Lohrheidestadion im Blickpunkt
26.06.2012 | 19:35 Uhr 2012-06-26T19:35:00+0200
Wattenscheid. Das Lohrheidestadion wird nicht in Klaus-Steilmann-Stadion umbenannt. Der SPD-Antrag fand am Dienstag in der Bezirksvertretung keine Mehrheit.
Die Grünen enthielten sich der Stimme. CDU und UWG hatten einen eigenen Antrag formuliert, der mit ihrer Mehrheit durchkam.

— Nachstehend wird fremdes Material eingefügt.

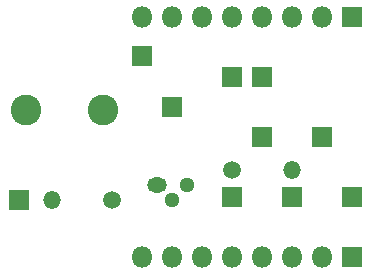
<source format=gbr>
%TF.GenerationSoftware,KiCad,Pcbnew,5.1.6-c6e7f7d~87~ubuntu18.04.1*%
%TF.CreationDate,2021-11-16T17:45:47+01:00*%
%TF.ProjectId,e-p-wifi-lf,652d702d-7769-4666-992d-6c662e6b6963,rev?*%
%TF.SameCoordinates,Original*%
%TF.FileFunction,Soldermask,Bot*%
%TF.FilePolarity,Negative*%
%FSLAX46Y46*%
G04 Gerber Fmt 4.6, Leading zero omitted, Abs format (unit mm)*
G04 Created by KiCad (PCBNEW 5.1.6-c6e7f7d~87~ubuntu18.04.1) date 2021-11-16 17:45:47*
%MOMM*%
%LPD*%
G01*
G04 APERTURE LIST*
%ADD10O,1.700000X1.300000*%
%ADD11O,1.300000X1.300000*%
%ADD12R,1.800000X1.800000*%
%ADD13O,1.800000X1.800000*%
%ADD14C,2.600000*%
%ADD15C,1.500000*%
%ADD16O,1.500000X1.500000*%
G04 APERTURE END LIST*
D10*
%TO.C,Q1*%
X52070000Y-125984000D03*
D11*
X53340000Y-127254000D03*
X54610000Y-125984000D03*
%TD*%
D12*
%TO.C,J1*%
X50800000Y-115062000D03*
%TD*%
%TO.C,J2*%
X53340000Y-119380000D03*
%TD*%
%TO.C,J3*%
X40386000Y-127254000D03*
%TD*%
%TO.C,J4*%
X58420000Y-116840000D03*
%TD*%
%TO.C,J5*%
X58420000Y-127000000D03*
%TD*%
%TO.C,J6*%
X68580000Y-132080000D03*
D13*
X66040000Y-132080000D03*
X63500000Y-132080000D03*
X60960000Y-132080000D03*
X58420000Y-132080000D03*
X55880000Y-132080000D03*
X53340000Y-132080000D03*
X50800000Y-132080000D03*
X60960000Y-111760000D03*
X63500000Y-111760000D03*
X55880000Y-111760000D03*
X53340000Y-111760000D03*
X66040000Y-111760000D03*
X50800000Y-111760000D03*
X58420000Y-111760000D03*
D12*
X68580000Y-111760000D03*
%TD*%
%TO.C,J7*%
X63500000Y-127000000D03*
%TD*%
%TO.C,J8*%
X68580000Y-127000000D03*
%TD*%
%TO.C,J9*%
X66040000Y-121920000D03*
%TD*%
%TO.C,J10*%
X60960000Y-116840000D03*
%TD*%
%TO.C,J11*%
X60960000Y-121920000D03*
%TD*%
D14*
%TO.C,LS1*%
X47446000Y-119634000D03*
X40946000Y-119634000D03*
%TD*%
D15*
%TO.C,R1*%
X48260000Y-127254000D03*
D16*
X43180000Y-127254000D03*
%TD*%
D15*
%TO.C,R2*%
X58420000Y-124714000D03*
D16*
X63500000Y-124714000D03*
%TD*%
M02*

</source>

Sie regen an, „den Vorplatz des Stadions und den Straßenabschnitt der Hollandstraße zwischen dem Haus der Athleten und der Lohrheidestraße in Klaus-Steilmann-Straße umzubenennen.“ Was überhaupt nichts mit der Wertschätzung für den Unternehmer Klaus Steilmann zu tun habe, der für Wattenscheid auf vielen Ebenen sehr viel getan habe, wie beide Fraktionen betonten, sondern eher pragmatische Gründe hat: Die Stadtverwaltung solle die Voraussetzungen dafür schaffen, mit der SG Wattenscheid 09 vertragliche Regelungen zu treffen, diesem Sportverein „das Namensrecht für das Stadion zu übertragen, um auf diese Weise dem Verein einen verbesserten finanziellen Rückhalt für dessen Rolle in der Oberliga und gegebenenfalls höheren Ligen zu schaffen.“
Ein Sponsor könnte nämlich für die Stadion-Umbenennung auf seinen Namen eine ordentliche Summe Geld zahlen. „Inhaltlich ist die Situation durchaus vergleichbar mit dem Namensrecht des VfL Bochum auf das Ruhrstadion, heute Rewirpowerstadion“, erklären die Fraktionsvorsitzenden Klaus-Peter Hülder (UWG) und Reinhold Hundrieser (CDU) die Hintergründe ihres Vorstoßes. Die Stadtwerke Bochum haben dem VfL Bochum einen erheblichen Geldbetrag für den Stadionnamen gezahlt.